Sabah gazetesi muhabiri Ahmet Külsoy, İstanbul’da kar yağışının yoğun olduğu 9 ve 10 Ocak’ta evsiz görünümünde sokaklarda iki gece geçirdi. İBB, ikinci gün Külsoy’un yardımına yetişti onu spor salonuna yerleştirdi. Külsoy, "İlk gün 3.5 saat bekledim. Beyaz Masa'daki görevliler 'Arkadaşlarımız 5-10 dakika içinde gelecek' demiş ama gelen olmadı. Sabrımı zorladım. Rüzgâr ve tipi ayakta durmamı zorlaştırıyordu. Çaresizdim. Ayakkabım su almıştı. Her şeyden umudunu kesiyorsun. 'Bu soğukta donup öleceğim' diyorsun" dedi.
Sabah gazetesinden Ahmet Külsoy'un izlenim haberi şöyle:
Mevsim kış. Türkiye bu yılı Sibirya yüksek basıncının etkisinde dondurucu soğuklar ve karla geçiriyor. Ülkenin yüzde 80.3'ü karla kaplı. Balkanlar'dan gelen soğuk ve kar yağışlı sistemin etkilediği İstanbul ise nüfus yoğunluğu bakımından hava şartlarından en çok etkilenen şehir. İstanbul'da 7 bin kişi, son dört günde karla sıkı bir mücadele verdi. Başta İstanbul Valiliği ve İstanbul Büyükşehir Belediyesi'nce (İBB) oluşturulan Afet Koordinasyon Merkezi (AKOM) olmak üzere yerel yönetimler ve sivil toplum, tüm olumsuzlukları ortadan kaldırmak için ekstra çaba sarf etti. En büyük mücadele ise sokaklarda yaşayan ve donma tehlikesi atlatan evsiz barksız insanlar içindi. Belediye verilerine göre 2 günde sokaklarda yaşayan 921 kişi korumaya alındı. Onlardan biri de Sabah gazetesi muhabiriydi. Muhabir, kar yağışının yoğun olduğu 9 ve 10 Ocak'ta Taksim Gezi Parkı civarında evsiz görünümünde sokakta yardım bekledi.
Muhabirimiz için ilk gün 13.30 sıralarında İBB'ye bağlı "Beyaz Masa 153" arandı ve yardım istendi. Külsoy, tipi altında ve Meteoroloji'ye göre -10 derece hissedilen sıcaklıkta 3.5 saat kaldı. Ekipler o saatlerde sokaklardan 87 kişiyi topladı. Ancak muhabire ulaşan olmadı. Tipi ve şiddetli fırtına nedeniyle zor anlar yaşayan muhabir, bekleyişine son verdi. Ertesi gün aynı yerde yeniden yardım istendi. Ekipler bu kez 20 dakika sonra geldi ve muhabiri Zeytinburnu Kapalı Spor Salonu'na götürdü.

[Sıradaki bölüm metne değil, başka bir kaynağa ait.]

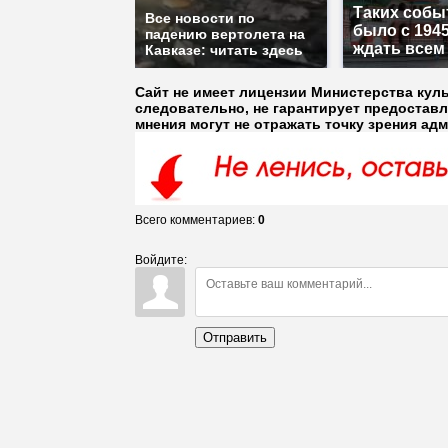
Таких собы
Все новости по
было с 1945
падению вертолета на
ждать всем
Кавказе: читать здесь
Сайт не имеет лицензии Министерства кул
следовательно, не гарантирует предостав
мнения могут не отражать точку зрения ад
Всего комментариев
:
0
Войдите:
Отправить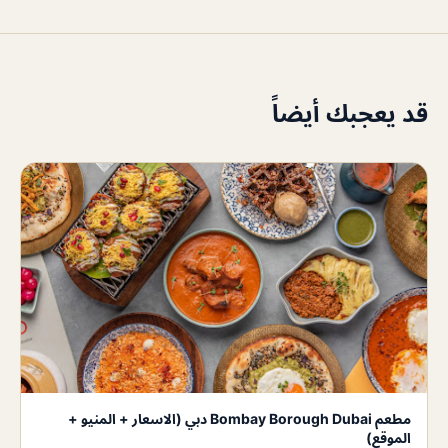
قد يعجبك أيضاً
مطعم Bombay Borough Dubai دبي (الاسعار + المنيو +
الموقع)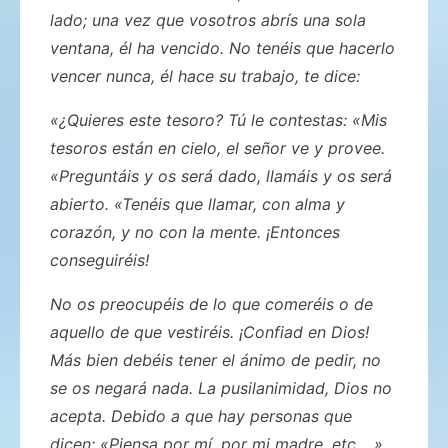
lado; una vez que vosotros abrís una sola
ventana, él ha vencido. No tenéis que hacerlo
vencer nunca, él hace su trabajo, te dice:
«¿Quieres este tesoro? Tú le contestas: «Mis
tesoros están en cielo, el señor ve y provee.
«Preguntáis y os será dado, llamáis y os será
abierto. «Tenéis que llamar, con alma y
corazón, y no con la mente. ¡Entonces
conseguiréis!
No os preocupéis de lo que comeréis o de
aquello de que vestiréis. ¡Confiad en Dios!
Más bien debéis tener el ánimo de pedir, no
se os negará nada. La pusilanimidad, Dios no
acepta. Debido a que hay personas que
dicen: «Piensa por mí, por mi madre, etc …»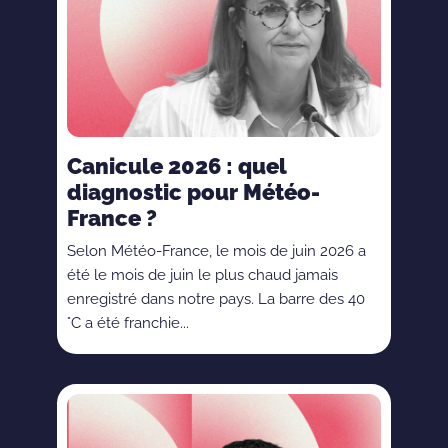
Canicule 2026 : quel
diagnostic pour Météo-
France ?
Selon Météo-France, le mois de juin 2026 a
été le mois de juin le plus chaud jamais
enregistré dans notre pays. La barre des 40
°C a été franchie...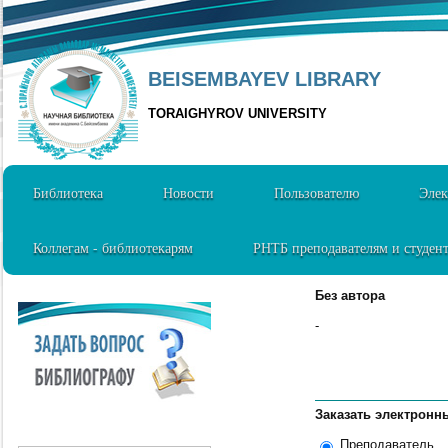
BEISEMBAYEV LIBRARY
TORAIGHYROV UNIVERSITY
Библиотека
Новости
Пользователю
Элек
Коллегам - библиотекарям
РНТБ преподавателям и студен
Без автора
-
Заказать электронн
Преподаватель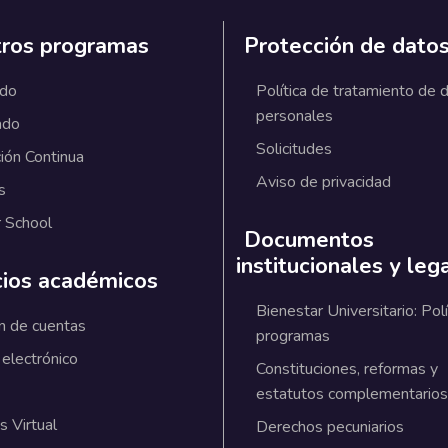
ros programas
Protección de dato
ado
Política de tratamiento de 
personales
ado
Solicitudes
ión Continua
Aviso de privacidad
s
 School
Documentos
institucionales y leg
cios académicos
Bienestar Universitario: Polí
n de cuentas
programas
 electrónico
Constituciones, reformas y
estatutos complementarios
 Virtual
Derechos pecuniarios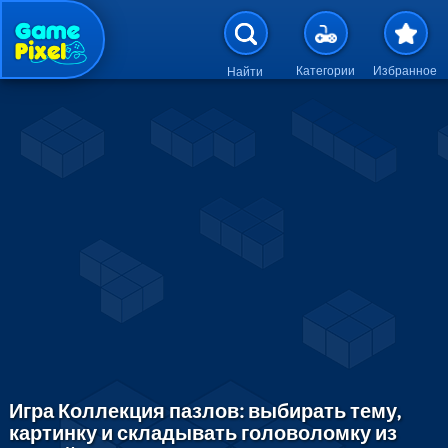
Перейти к основному содержан
Категории
Избранное
Найти
Игра Коллекция пазлов: выбирать тему,
картинку и складывать головоломку из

'Evsiz gazeteci' karla imtihanını şöyle anlattı: ilk gün 3.5 saat bekledim. Beyaz Masa'daki görevliler "Arkadaşlarımız 5-10 dakika içinde gelecek" demiş ama gelen olmadı. Sabrımı zorladım. Rüzgâr ve tipi ayakta durmamı zorlaştırıyordu. Çaresizdim. Ayakkabım su almıştı. Belirli bir süre sonra hayal bile kuramıyorsun. Her şeyden umudunu kesiyorsun. 'Bu soğukta donup öleceğim' diyorsun, yani giderek robotlaşıyorsun.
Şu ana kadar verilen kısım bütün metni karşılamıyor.